> **Task instructions**:
Whenever the word "lines" turns up in a line of the data below, copy that line.

Input data START

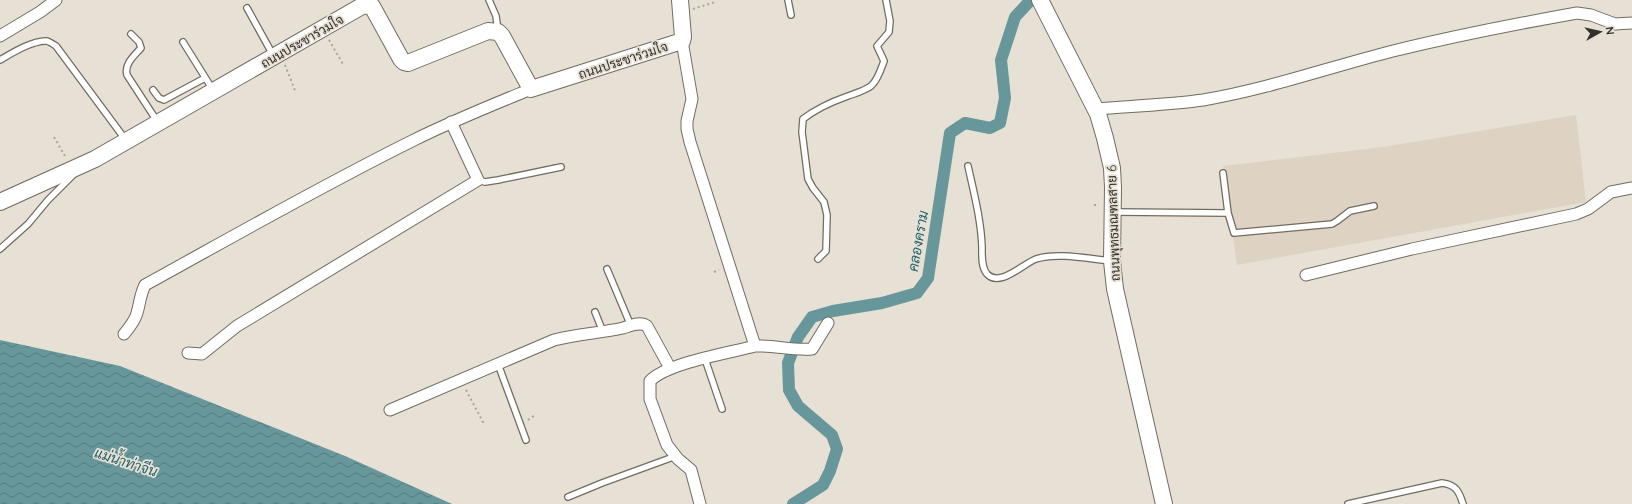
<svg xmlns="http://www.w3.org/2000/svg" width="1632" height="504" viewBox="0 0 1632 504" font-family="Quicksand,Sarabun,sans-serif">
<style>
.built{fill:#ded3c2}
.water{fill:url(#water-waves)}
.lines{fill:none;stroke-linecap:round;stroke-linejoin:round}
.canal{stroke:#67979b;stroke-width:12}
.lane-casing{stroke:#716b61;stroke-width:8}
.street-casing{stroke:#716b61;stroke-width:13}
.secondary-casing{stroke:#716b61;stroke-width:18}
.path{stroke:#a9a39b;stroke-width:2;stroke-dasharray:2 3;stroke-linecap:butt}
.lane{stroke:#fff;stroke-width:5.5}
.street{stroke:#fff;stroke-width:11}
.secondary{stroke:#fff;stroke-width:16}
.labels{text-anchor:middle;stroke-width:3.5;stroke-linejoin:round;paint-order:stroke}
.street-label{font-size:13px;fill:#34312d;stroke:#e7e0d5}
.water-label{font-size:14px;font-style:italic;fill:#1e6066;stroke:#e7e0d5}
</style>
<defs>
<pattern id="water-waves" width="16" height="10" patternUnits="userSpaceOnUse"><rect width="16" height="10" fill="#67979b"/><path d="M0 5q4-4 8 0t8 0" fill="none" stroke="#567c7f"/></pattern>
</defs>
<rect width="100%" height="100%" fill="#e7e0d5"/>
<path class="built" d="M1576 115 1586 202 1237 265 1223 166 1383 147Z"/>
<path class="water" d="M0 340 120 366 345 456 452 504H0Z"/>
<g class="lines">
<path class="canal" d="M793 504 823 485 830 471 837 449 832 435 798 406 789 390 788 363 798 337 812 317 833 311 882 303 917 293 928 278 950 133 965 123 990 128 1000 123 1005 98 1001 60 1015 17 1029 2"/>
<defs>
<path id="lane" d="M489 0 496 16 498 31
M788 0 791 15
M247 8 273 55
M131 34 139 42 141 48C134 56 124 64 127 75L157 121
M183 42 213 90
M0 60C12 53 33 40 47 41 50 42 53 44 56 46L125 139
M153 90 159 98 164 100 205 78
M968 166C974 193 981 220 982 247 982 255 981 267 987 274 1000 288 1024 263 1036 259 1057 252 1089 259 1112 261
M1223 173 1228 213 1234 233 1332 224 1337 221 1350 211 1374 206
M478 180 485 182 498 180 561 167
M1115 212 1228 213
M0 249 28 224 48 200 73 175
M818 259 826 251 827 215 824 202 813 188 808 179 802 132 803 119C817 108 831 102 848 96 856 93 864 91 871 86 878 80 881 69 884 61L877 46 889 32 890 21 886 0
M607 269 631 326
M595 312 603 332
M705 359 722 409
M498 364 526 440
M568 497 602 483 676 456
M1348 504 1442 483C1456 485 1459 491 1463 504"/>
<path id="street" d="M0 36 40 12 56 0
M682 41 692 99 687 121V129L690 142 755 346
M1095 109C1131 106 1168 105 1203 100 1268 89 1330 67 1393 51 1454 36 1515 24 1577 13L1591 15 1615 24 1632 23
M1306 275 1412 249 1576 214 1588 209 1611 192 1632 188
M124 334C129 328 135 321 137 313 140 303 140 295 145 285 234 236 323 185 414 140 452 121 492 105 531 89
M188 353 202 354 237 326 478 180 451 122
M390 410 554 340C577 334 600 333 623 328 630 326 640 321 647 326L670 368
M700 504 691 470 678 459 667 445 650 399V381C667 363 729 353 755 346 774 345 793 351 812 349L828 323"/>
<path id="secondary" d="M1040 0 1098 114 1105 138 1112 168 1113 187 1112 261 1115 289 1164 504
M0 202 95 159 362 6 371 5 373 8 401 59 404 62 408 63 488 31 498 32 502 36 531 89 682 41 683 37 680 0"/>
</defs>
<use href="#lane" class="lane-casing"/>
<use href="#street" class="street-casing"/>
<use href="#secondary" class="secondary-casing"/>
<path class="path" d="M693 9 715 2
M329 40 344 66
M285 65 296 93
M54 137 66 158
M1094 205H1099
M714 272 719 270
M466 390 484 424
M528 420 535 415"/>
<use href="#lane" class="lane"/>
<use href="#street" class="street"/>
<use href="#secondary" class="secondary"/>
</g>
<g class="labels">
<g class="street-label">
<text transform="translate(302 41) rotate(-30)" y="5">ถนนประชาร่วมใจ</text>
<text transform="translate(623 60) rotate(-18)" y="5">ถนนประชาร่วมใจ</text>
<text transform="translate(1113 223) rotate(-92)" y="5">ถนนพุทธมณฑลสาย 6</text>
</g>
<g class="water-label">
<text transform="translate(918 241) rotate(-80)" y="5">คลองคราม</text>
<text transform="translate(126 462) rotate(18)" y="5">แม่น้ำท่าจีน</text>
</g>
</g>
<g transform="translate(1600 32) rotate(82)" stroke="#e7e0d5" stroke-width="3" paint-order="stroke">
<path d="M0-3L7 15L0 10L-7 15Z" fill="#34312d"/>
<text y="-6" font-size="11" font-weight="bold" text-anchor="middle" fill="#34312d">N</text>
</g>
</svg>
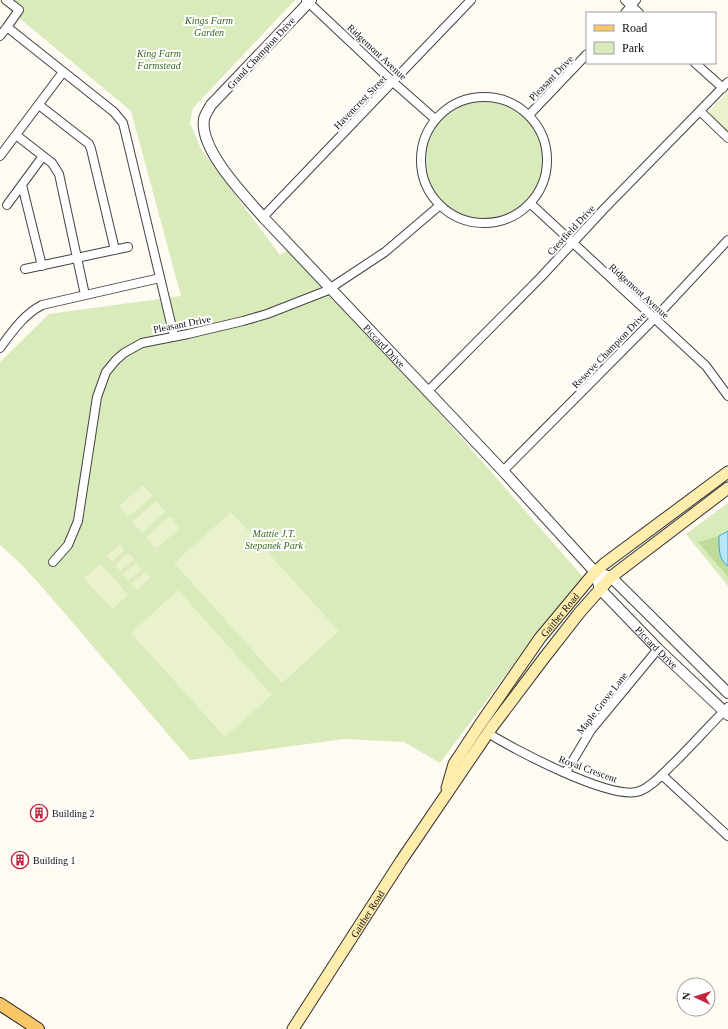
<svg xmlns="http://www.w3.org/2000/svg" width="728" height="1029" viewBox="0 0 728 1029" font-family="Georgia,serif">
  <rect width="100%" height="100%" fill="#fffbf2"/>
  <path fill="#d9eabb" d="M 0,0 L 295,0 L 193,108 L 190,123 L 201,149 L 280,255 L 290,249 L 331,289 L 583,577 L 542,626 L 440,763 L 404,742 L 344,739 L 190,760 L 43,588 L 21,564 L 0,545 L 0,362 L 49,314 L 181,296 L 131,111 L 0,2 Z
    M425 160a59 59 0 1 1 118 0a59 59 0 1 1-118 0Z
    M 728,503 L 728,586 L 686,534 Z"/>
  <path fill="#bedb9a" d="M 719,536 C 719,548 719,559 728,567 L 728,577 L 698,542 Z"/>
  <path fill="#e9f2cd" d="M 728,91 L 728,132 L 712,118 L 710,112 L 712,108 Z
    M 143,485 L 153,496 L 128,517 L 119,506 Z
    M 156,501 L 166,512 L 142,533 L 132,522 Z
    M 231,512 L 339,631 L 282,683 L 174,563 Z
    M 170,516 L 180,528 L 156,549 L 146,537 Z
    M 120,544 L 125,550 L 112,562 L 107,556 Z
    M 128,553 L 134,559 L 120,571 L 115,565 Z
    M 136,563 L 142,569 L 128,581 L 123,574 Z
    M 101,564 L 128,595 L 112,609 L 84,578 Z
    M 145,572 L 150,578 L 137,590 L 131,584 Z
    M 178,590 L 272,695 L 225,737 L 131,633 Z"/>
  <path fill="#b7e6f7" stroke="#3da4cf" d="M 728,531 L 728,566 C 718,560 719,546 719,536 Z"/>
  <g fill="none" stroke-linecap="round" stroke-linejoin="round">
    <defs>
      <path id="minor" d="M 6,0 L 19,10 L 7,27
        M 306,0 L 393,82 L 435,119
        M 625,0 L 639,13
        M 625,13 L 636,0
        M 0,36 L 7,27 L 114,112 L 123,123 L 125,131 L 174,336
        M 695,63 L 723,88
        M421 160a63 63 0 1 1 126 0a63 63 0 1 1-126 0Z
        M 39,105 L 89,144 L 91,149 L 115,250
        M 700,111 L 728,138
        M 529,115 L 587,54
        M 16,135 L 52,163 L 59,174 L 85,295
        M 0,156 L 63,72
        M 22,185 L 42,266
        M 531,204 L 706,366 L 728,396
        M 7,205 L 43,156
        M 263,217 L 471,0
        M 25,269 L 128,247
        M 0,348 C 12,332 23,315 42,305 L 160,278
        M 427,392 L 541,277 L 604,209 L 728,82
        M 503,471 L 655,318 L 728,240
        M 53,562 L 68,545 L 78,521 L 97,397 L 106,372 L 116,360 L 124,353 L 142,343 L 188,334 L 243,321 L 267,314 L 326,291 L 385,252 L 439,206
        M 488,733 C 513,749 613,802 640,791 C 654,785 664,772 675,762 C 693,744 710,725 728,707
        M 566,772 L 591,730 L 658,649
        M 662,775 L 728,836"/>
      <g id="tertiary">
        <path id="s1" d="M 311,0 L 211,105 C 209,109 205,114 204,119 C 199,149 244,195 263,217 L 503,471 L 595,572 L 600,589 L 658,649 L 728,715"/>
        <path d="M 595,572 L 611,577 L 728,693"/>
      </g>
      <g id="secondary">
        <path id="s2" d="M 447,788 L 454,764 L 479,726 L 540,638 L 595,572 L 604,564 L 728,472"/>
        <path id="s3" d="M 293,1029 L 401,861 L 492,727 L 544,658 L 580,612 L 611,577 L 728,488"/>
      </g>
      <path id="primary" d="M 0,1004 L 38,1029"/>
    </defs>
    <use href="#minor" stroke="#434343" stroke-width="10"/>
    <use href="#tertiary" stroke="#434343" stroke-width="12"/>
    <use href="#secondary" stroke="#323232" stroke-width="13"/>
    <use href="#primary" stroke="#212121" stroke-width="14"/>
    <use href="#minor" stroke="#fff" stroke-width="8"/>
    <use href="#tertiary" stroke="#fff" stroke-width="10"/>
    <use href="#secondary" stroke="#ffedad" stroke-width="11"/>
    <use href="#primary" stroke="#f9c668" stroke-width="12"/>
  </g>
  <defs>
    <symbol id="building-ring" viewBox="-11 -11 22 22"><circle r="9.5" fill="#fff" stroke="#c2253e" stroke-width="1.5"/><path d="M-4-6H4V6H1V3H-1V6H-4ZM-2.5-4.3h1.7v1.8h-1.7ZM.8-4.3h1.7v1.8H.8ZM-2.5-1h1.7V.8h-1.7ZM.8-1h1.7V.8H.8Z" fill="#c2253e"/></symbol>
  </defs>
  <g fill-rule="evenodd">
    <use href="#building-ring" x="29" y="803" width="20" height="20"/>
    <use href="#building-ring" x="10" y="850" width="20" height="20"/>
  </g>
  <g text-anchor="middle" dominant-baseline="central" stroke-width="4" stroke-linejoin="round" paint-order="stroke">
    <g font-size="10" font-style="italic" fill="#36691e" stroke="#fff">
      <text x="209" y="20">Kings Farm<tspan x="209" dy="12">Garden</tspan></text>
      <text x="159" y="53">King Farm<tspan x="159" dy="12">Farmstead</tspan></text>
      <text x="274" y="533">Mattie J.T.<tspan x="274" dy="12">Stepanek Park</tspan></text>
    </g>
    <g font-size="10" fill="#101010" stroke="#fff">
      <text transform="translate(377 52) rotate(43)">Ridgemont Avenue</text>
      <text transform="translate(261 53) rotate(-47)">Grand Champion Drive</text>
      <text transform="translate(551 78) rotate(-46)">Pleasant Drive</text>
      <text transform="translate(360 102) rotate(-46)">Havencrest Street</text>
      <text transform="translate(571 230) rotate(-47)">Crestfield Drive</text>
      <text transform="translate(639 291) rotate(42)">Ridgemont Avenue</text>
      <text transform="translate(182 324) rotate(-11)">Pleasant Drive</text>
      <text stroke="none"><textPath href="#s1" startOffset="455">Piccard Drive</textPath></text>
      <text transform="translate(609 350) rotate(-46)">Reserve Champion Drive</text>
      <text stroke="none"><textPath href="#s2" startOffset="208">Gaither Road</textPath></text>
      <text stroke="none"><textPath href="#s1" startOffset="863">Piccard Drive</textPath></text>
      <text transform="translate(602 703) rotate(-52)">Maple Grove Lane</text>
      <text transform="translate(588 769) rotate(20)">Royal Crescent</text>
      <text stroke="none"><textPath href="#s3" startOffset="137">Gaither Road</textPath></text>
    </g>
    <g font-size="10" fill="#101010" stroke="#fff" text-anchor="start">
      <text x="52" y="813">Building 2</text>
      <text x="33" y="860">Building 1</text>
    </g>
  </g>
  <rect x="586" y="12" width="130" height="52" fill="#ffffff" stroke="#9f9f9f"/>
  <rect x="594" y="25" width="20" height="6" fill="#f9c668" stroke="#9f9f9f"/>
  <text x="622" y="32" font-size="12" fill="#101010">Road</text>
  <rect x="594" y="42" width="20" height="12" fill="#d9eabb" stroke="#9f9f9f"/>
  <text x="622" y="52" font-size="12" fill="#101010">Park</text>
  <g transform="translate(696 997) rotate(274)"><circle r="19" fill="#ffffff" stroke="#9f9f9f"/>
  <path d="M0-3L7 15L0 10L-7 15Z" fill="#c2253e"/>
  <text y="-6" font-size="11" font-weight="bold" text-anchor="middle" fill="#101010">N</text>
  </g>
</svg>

Input data END

> **Answer to this task**:
.lines{fill:none;stroke-linecap:round;stroke-linejoin:round}
<g class="lines">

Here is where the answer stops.